Pentagon officials consider the incident, discovered in October 2008, to be the most serious breach of the U.S. military’s classified computer systems. The response, over the past three years, transformed the government’s approach to cybersecurity, galvanizing the creation of a new military command charged with bolstering the military’s computer defenses and preparing for eventual offensive operations. The efforts to neutralize the malware, through an operation code-named Buckshot Yankee, also demonstrated the importance of computer espionage in devising effective responses to cyberthreats.
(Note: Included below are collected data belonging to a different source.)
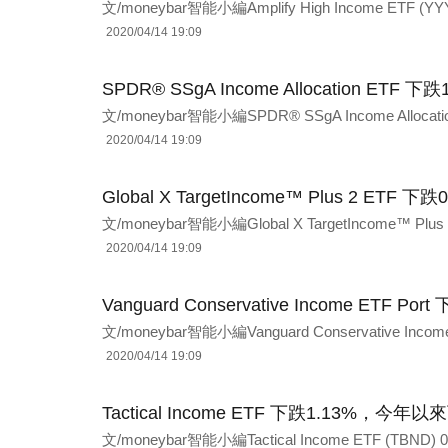
文/moneybar智能小編Amplify High Income ETF 
2020/04/14 19:09
SPDR® SSgA Income Allocation ET
文/moneybar智能小編SPDR® SSgA Income Allocati
2020/04/14 19:09
Global X TargetIncome™ Plus 2 ET
文/moneybar智能小編Global X TargetIncome™ Plus 
2020/04/14 19:09
Vanguard Conservative Income ETF 
文/moneybar智能小編Vanguard Conservative Income E
2020/04/14 19:09
Tactical Income ETF 下跌1.13%，今年以
文/moneybar智能小編Tactical Income ETF (TB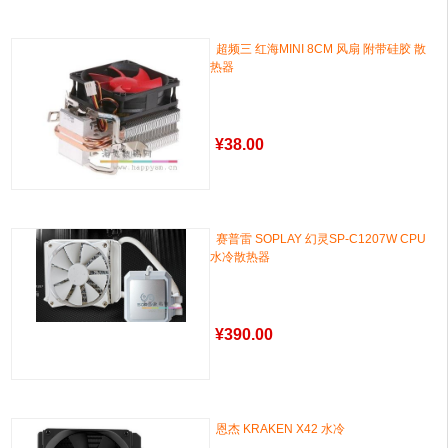
超频三 红海MINI 8CM 风扇 附带硅胶 散
热器
¥
38.00
赛普雷 SOPLAY 幻灵SP-C1207W CPU
水冷散热器
¥
390.00
恩杰 KRAKEN X42 水冷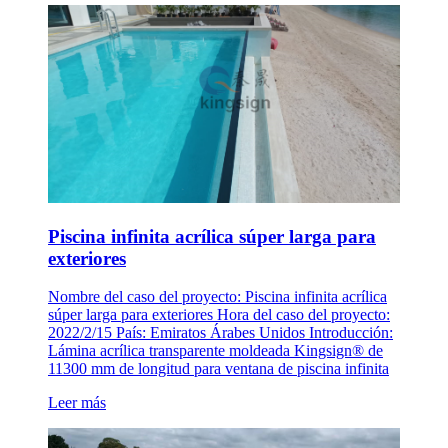
Piscina infinita acrílica súper larga para
exteriores
Nombre del caso del proyecto: Piscina infinita acrílica
súper larga para exteriores Hora del caso del proyecto:
2022/2/15 País: Emiratos Árabes Unidos Introducción:
Lámina acrílica transparente moldeada Kingsign® de
11300 mm de longitud para ventana de piscina infinita
Leer más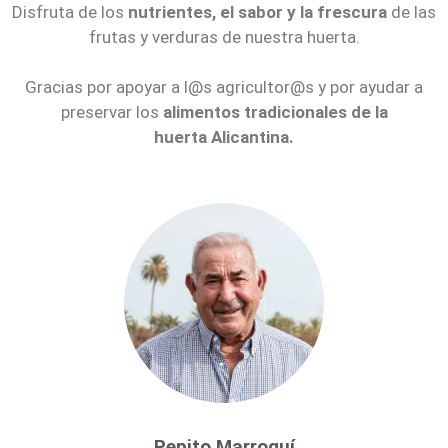
Disfruta de los
nutrientes, el sabor y la frescura
de las
frutas y verduras de nuestra huerta.
Gracias por apoyar a l@s agricultor@s y por ayudar a
preservar los
alimentos tradicionales de la
huerta
Alicantina.
Pepito Marroquí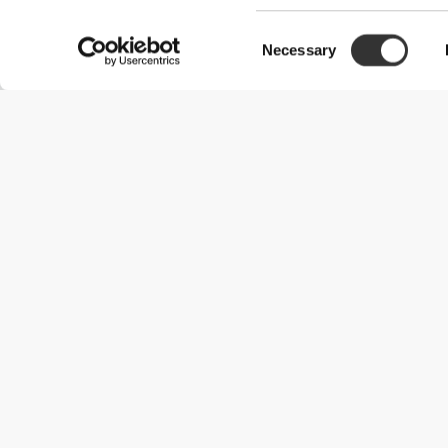
Consent
Necessary
Selection
Przydatne informacje
Dołącz do naszego zespołu
Zostań partnerem
Regulamin
Obsługa klienta
Opcje dostawy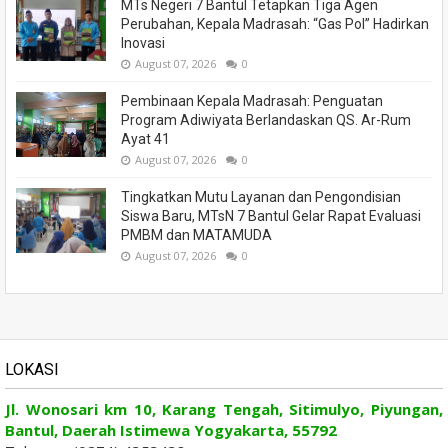
MTs Negeri 7 Bantul Tetapkan Tiga Agen
Perubahan, Kepala Madrasah: “Gas Pol” Hadirkan
Inovasi
August 07, 2026
0
Pembinaan Kepala Madrasah: Penguatan
Program Adiwiyata Berlandaskan QS. Ar-Rum
Ayat 41
August 07, 2026
0
Tingkatkan Mutu Layanan dan Pengondisian
Siswa Baru, MTsN 7 Bantul Gelar Rapat Evaluasi
PMBM dan MATAMUDA
August 07, 2026
0
LOKASI
Jl. Wonosari km 10, Karang Tengah, Sitimulyo, Piyungan,
Bantul, Daerah Istimewa Yogyakarta, 55792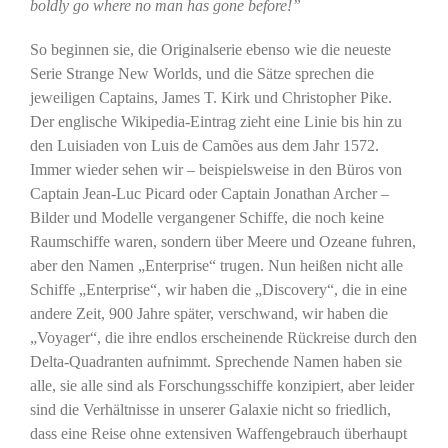
boldly go where no man has gone before!”
So beginnen sie, die Originalserie ebenso wie die neueste
Serie Strange New Worlds, und die Sätze sprechen die
jeweiligen Captains, James T. Kirk und Christopher Pike.
Der englische Wikipedia-Eintrag zieht eine Linie bis hin zu
den Luisiaden von Luis de Camões aus dem Jahr 1572.
Immer wieder sehen wir – beispielsweise in den Büros von
Captain Jean-Luc Picard oder Captain Jonathan Archer –
Bilder und Modelle vergangener Schiffe, die noch keine
Raumschiffe waren, sondern über Meere und Ozeane fuhren,
aber den Namen „Enterprise“ trugen. Nun heißen nicht alle
Schiffe „Enterprise“, wir haben die „Discovery“, die in eine
andere Zeit, 900 Jahre später, verschwand, wir haben die
„Voyager“, die ihre endlos erscheinende Rückreise durch den
Delta-Quadranten aufnimmt. Sprechende Namen haben sie
alle, sie alle sind als Forschungsschiffe konzipiert, aber leider
sind die Verhältnisse in unserer Galaxie nicht so friedlich,
dass eine Reise ohne extensiven Waffengebrauch überhaupt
But the breach and its aftermath also have opened a rare window into the legal concerns and bureaucratic tensions that affect military operations in an arena where the United States faces increasingly sophisticated threats. Like the running debates over the use of drones and other evolving military technologies, rapid advances in computing capability are forcing complex deliberations over the appropriate use of new tools and weapons.
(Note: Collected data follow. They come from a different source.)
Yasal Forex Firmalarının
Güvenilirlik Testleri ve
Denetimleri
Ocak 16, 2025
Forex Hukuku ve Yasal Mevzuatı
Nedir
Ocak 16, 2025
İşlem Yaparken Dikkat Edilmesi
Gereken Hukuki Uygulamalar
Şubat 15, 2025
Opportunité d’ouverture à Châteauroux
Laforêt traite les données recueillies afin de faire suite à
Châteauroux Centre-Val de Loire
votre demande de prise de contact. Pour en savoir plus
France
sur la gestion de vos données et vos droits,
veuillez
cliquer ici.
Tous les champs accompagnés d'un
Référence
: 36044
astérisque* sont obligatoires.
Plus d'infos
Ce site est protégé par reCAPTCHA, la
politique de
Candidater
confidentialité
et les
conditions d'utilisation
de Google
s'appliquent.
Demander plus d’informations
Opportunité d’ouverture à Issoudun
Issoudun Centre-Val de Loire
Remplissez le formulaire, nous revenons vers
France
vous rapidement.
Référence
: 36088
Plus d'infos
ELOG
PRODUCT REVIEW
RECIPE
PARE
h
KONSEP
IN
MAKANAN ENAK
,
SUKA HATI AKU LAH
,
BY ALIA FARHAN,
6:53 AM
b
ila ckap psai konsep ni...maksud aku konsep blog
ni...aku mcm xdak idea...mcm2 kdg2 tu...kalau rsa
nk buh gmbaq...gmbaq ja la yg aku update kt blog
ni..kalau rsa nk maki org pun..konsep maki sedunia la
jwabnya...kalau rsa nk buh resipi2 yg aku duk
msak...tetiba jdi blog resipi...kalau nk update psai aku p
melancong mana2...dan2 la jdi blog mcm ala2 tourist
This article, which contains previously undisclosed information on the extent of the infection, the nature of the response and the fractious policy debate it inspired, is based on interviews with two dozen current and former U.S. officials and others with knowledge of the operation. Many of them assert that while the military has a growing technical capacity to operate in cyberspace, it lacks authority to defend civilian networks effectively.
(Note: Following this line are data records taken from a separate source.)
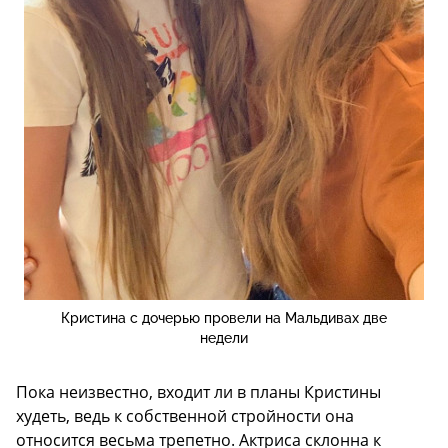
Кристина с дочерью провели на Мальдивах две
недели
Пока неизвестно, входит ли в планы Кристины
худеть, ведь к собственной стройности она
относится весьма трепетно. Актриса склонна к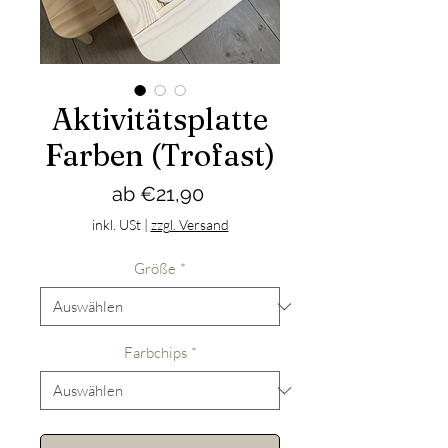
Aktivitätsplatte
Farben (Trofast)
Sale-
ab
€21,90
Preis
inkl. USt
|
zzgl. Versand
Größe
*
Farbchips
*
“The danger is not so much that cyber capabilities will be used without warning by some crazy general,” said Stewart A. Baker, a former NSA general counsel. “The real worry is they won’t be used at all because the generals don’t know what the rules are.”
A furious investigation
The malware that provoked Buckshot Yankee had circulated on the Internet for months without causing alarm, as just one threat among many. Then it showed up on the military computers of a NATO government in June 2008, according to Mikko Hypponen, chief research officer of a Finnish firm that analyzed the intruder.